Given information Start Marker

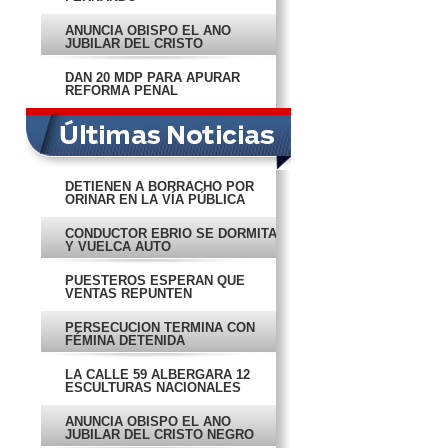
ANUNCIA OBISPO EL AÑO
JUBILAR DEL CRISTO
NEGRO
DAN 20 MDP PARA APURAR
REFORMA PENAL
DETIENEN A BORRACHO POR
ORINAR EN LA VÍA PÚBLICA
CONDUCTOR EBRIO SE DORMITA
Y VUELCA AUTO
PUESTEROS ESPERAN QUE
VENTAS REPUNTEN
PERSECUCIÓN TERMINA CON
FÉMINA DETENIDA
LA CALLE 59 ALBERGARÁ 12
ESCULTURAS NACIONALES
ANUNCIA OBISPO EL AÑO
JUBILAR DEL CRISTO NEGRO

Given information End Marker

◆ **Your task**
Among the lines above, return those that contain the string "JUBILAR".

◆ **Solution to the exercise**
JUBILAR DEL CRISTO
JUBILAR DEL CRISTO NEGRO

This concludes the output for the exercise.